Revision is an inevitable aspect of your time at university. As a Mentor, Tutor and Study Advisor for the University’s Study Skills Team, I am often asked to help students with their revision techniques, so I’d like to share my top tips for effective revision.

 

Organise

The foundation of successful revision is organisation. Simple factors such as ensuring you have the correct resources at hand (books, library journals, logins for websites) guarantee that you are prepared for your revision session. If you require a large amount of resources for your modules and often find yourself forgetting to obtain the necessary equipment from university, simply make a list of what you need before you break up for study leave.

Plan

I have always found that having a revision plan is the most important factor to my revision success.  Even when it’s not exam time and even during the holidays, I always create a weekly plan of what I am aiming to achieve and what I will be doing each day. Start by making a list of the topics you must revise and how you intend to revise each of them, buy a calendar/diary where you can write down your deadlines/exam dates, and then plan your workload.

I find starting the day early and working on a particular topic/module up until the evening to be useful as I am dedicating a whole day to that subject. However, you may want to incorporate some breaks into your plan in order to ensure you restore your energy and are more productive.

Preparation

If you’re stuck with how to start, I’d recommend revising your notes from lectures, seminars, workshops and tutorials, condensing them into bullet points and typing the key areas up on a Word document.  That way you don’t have to look through all of your notes as they’re neatly organised under subheadings on a Word document. Also, if you have other notes to add whilst revising, it’s a lot neater than handwriting your notes. After typing up your key notes, refer to supporting material from lectures, such as lecture slides, which you can use to remind yourself of the key concepts/theories. I would spend a significant proportion of time on secondary research and reading what critics or theorists in the field have said about the topic. The library has a plethora of resources from books, articles, journals, DVDs, CDs and online resources.

Practice makes perfect

Exam papers are a great way to test out your knowledge, get used to the style of questioning and seeing how far you get in the allocated time. I would always practice every single exam paper that I could get my hands on and you even notice how particular themes are repeated throughout the years but written in a different format.

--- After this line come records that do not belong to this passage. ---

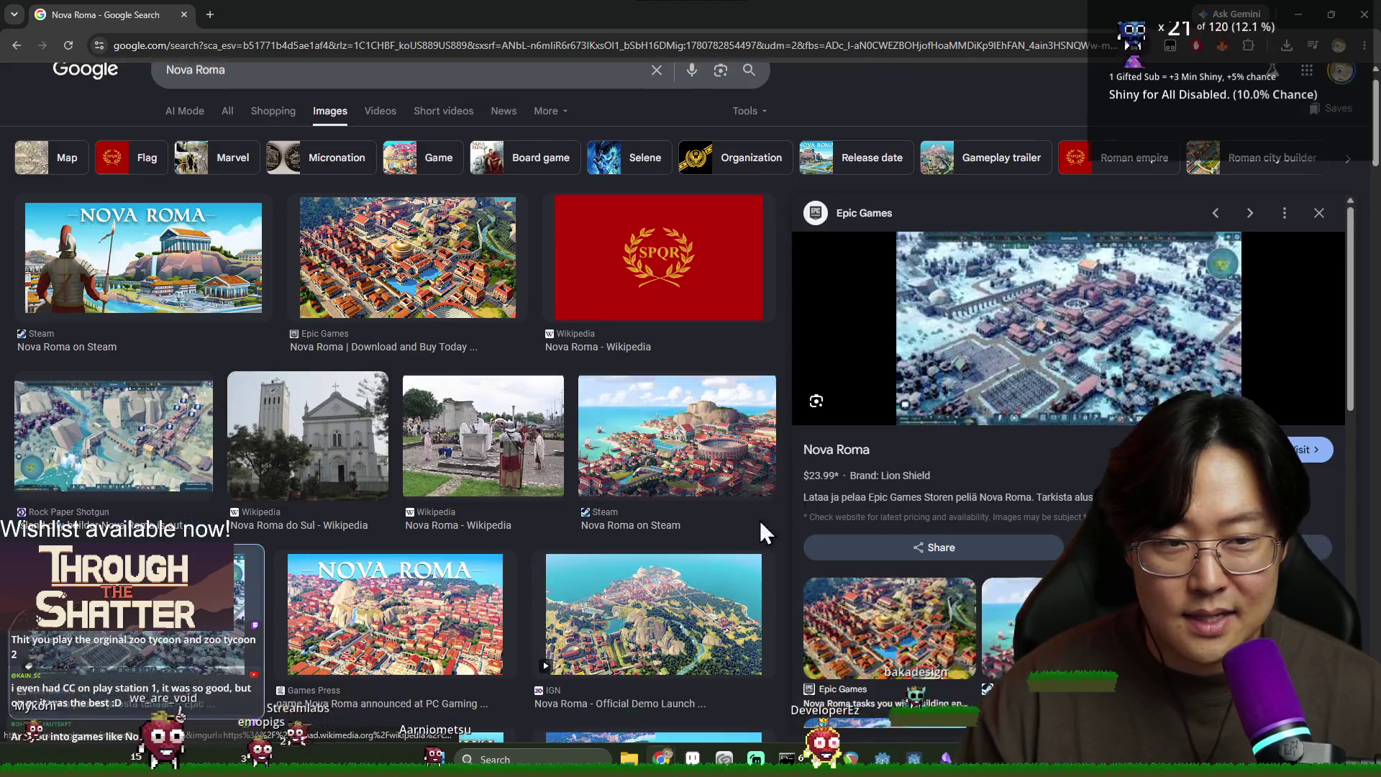
pyautogui.click(702, 483)
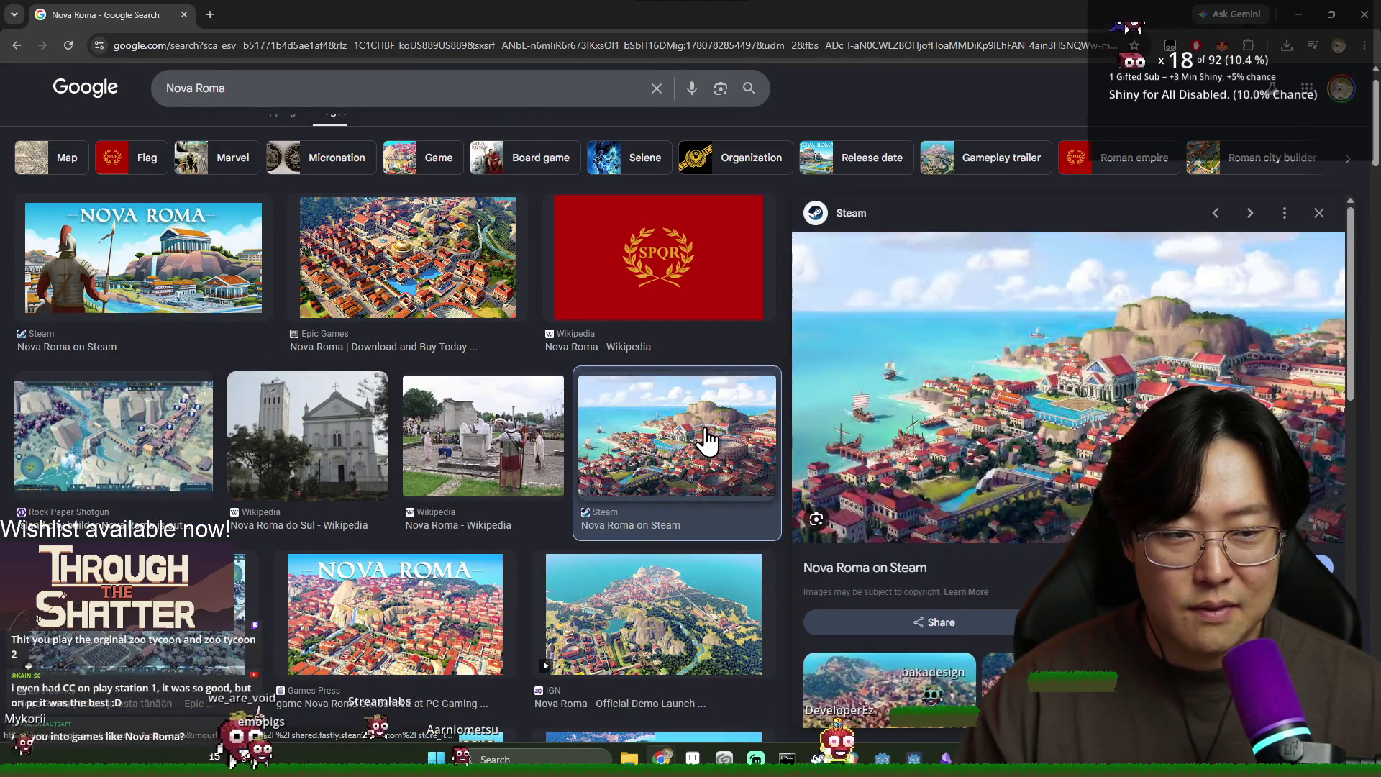
pyautogui.click(389, 88)
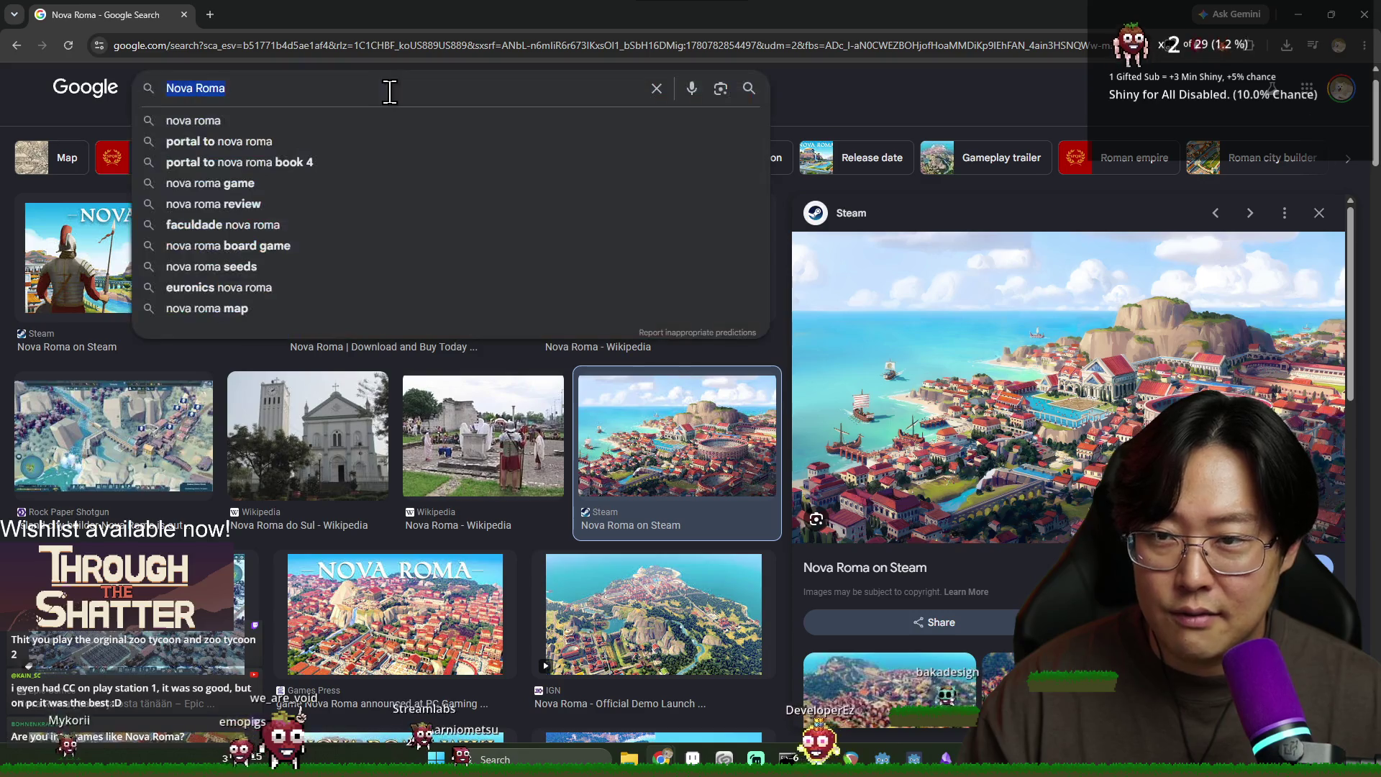
pyautogui.scroll(-5, 502, 313)
pyautogui.write('caesar')
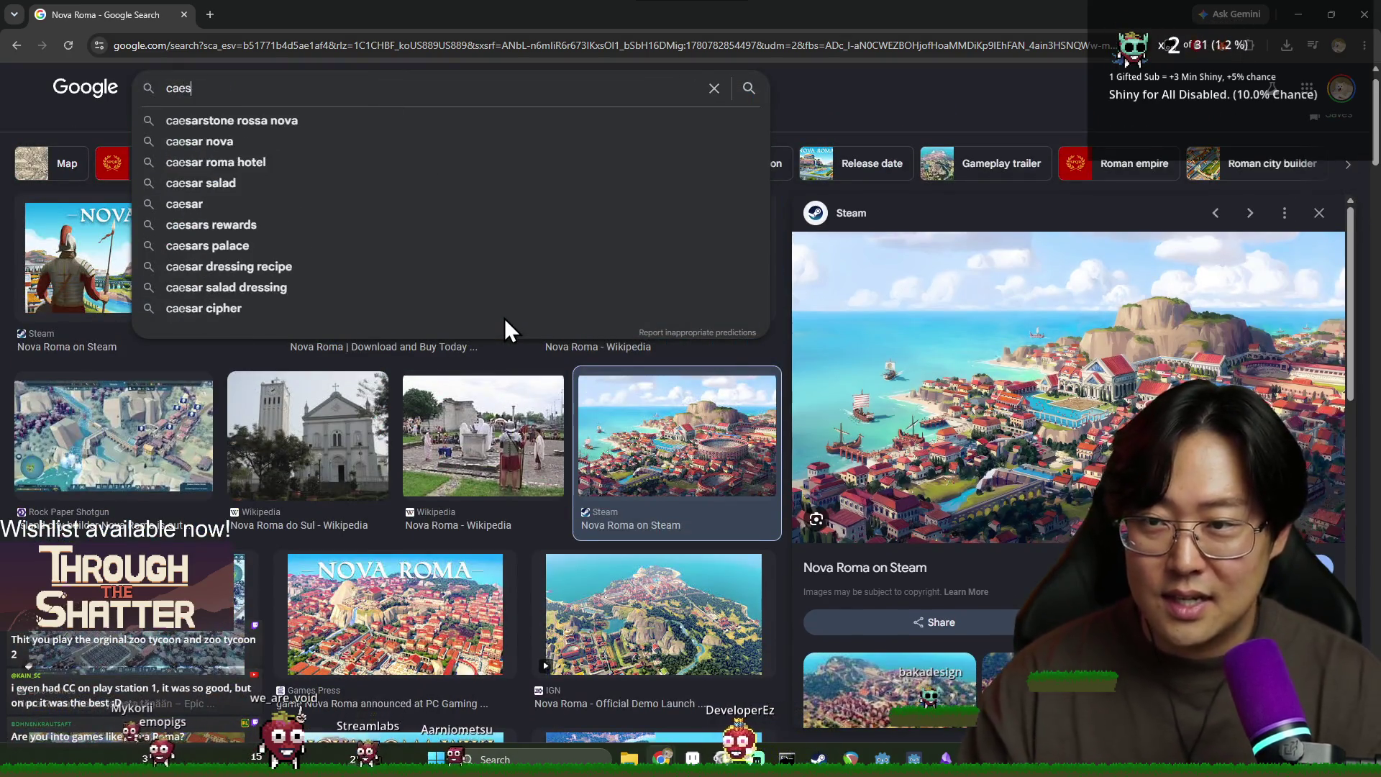
pyautogui.press('Return')
# Step: Refine the search to 'caesar game' and watch, then close, the Caesar 3 gameplay video
pyautogui.click(298, 101)
pyautogui.write('game')
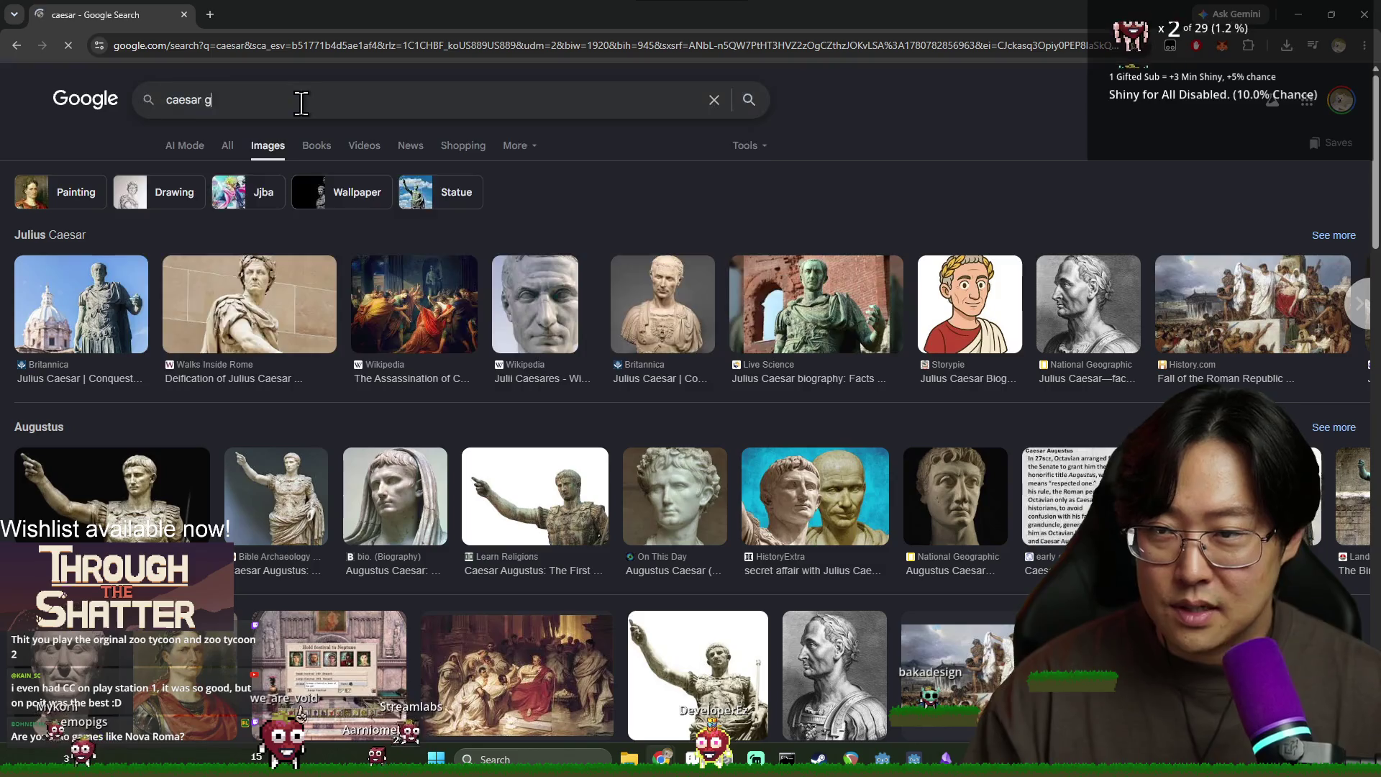
pyautogui.press('Return')
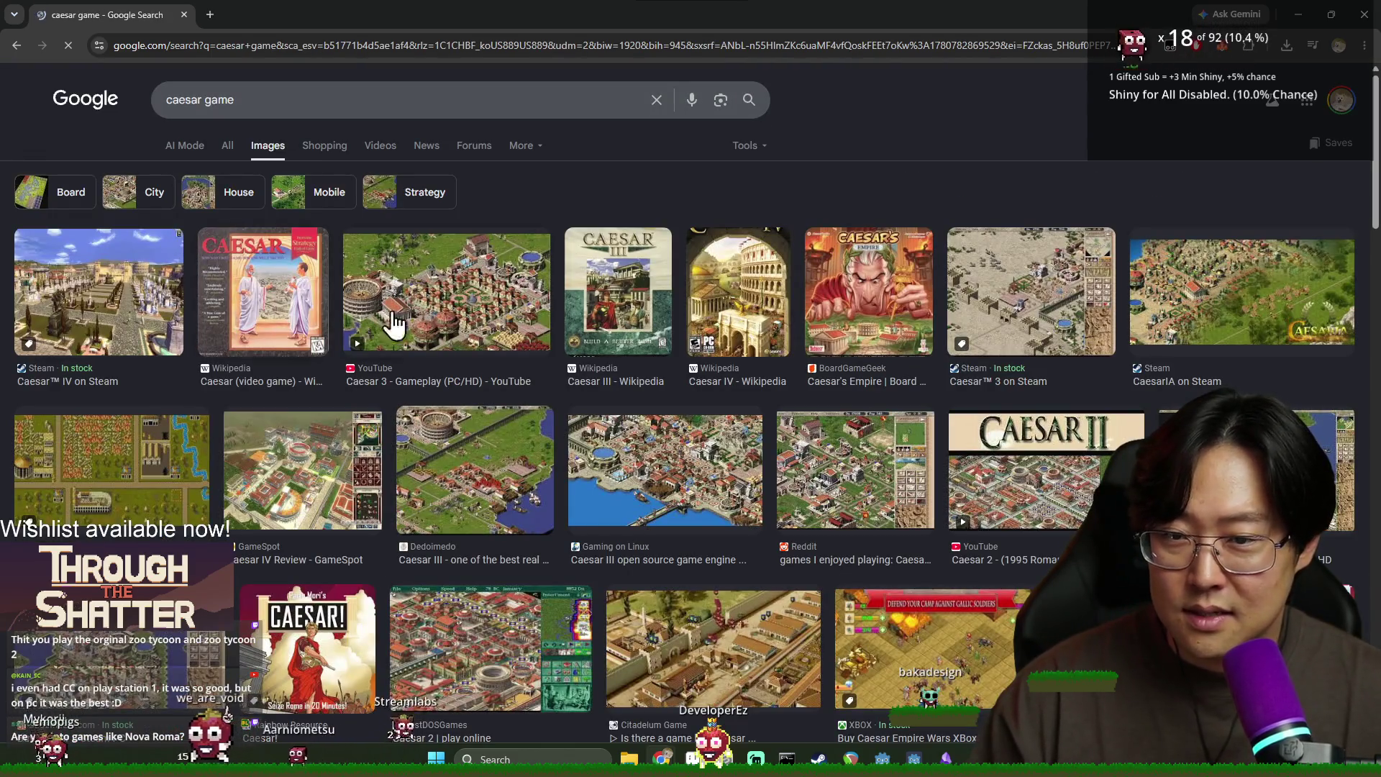
pyautogui.click(484, 308)
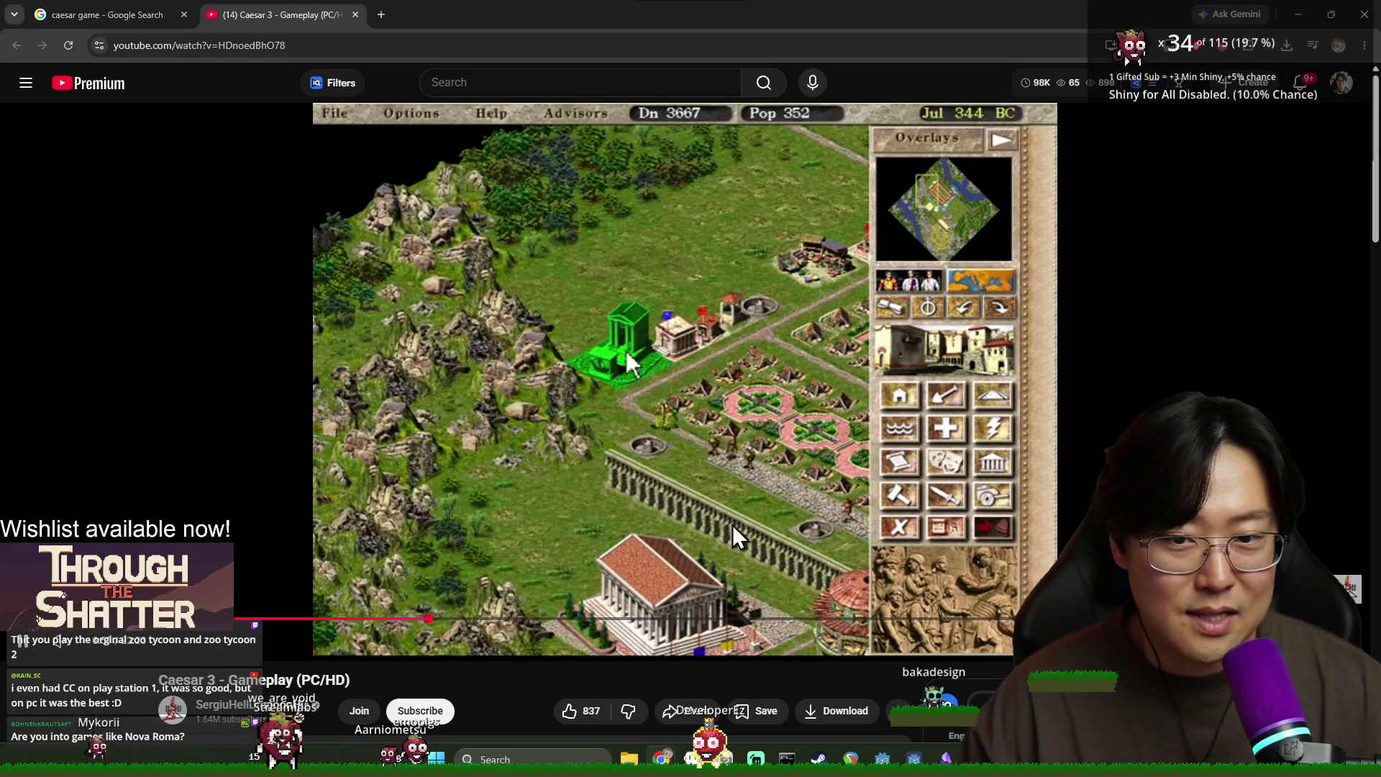
pyautogui.click(356, 14)
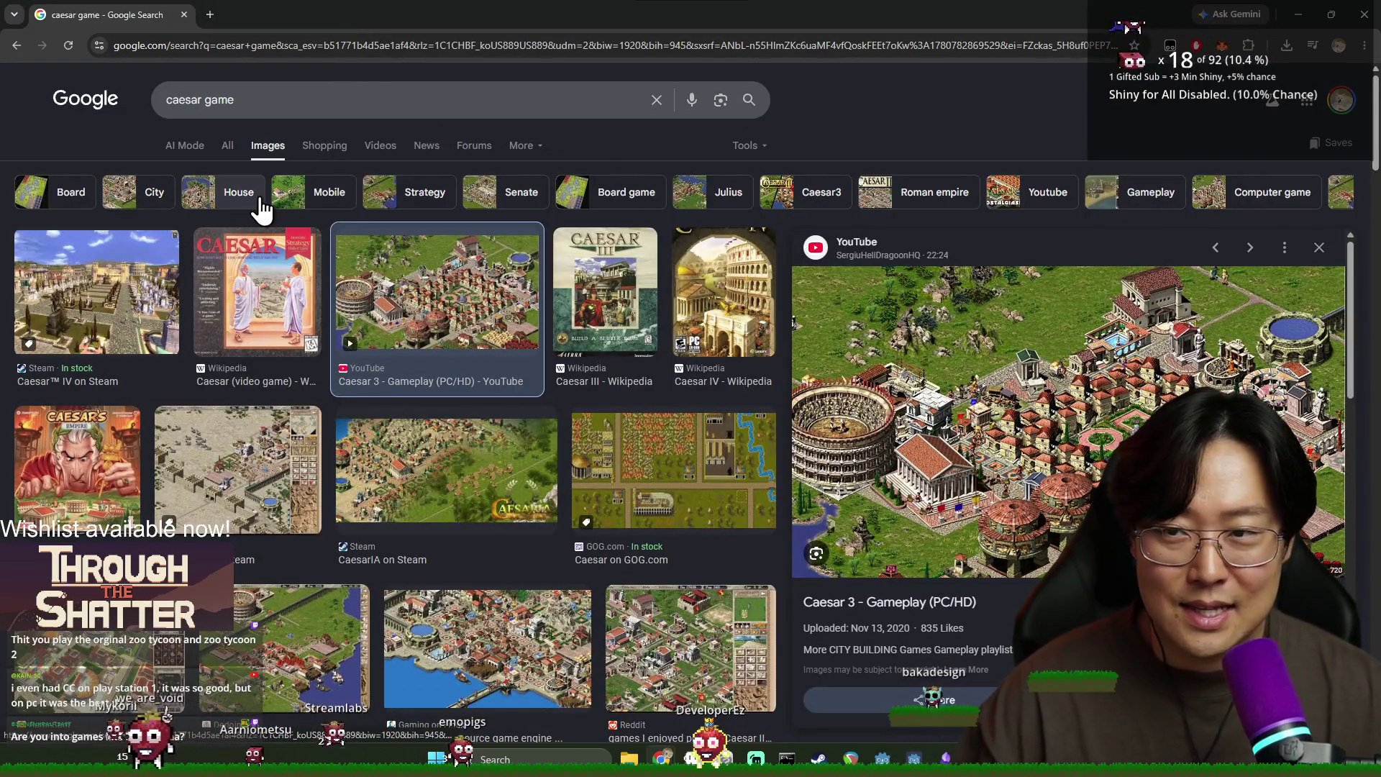
pyautogui.click(184, 15)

If your exam requires you to recall information, facts and statistics about a topic then try writing a short summary (without the help of notes) and give it to your lecturer to mark and check your understanding. Also, try explaining your topic to your peers as verbally explaining complex concepts helps you to grasp them.

Support

Most importantly, seek help! Your lecturers and tutors are specialists in the area and are there to help you to reach your potential.

Remember to stay calm and be satisfied with doing your best.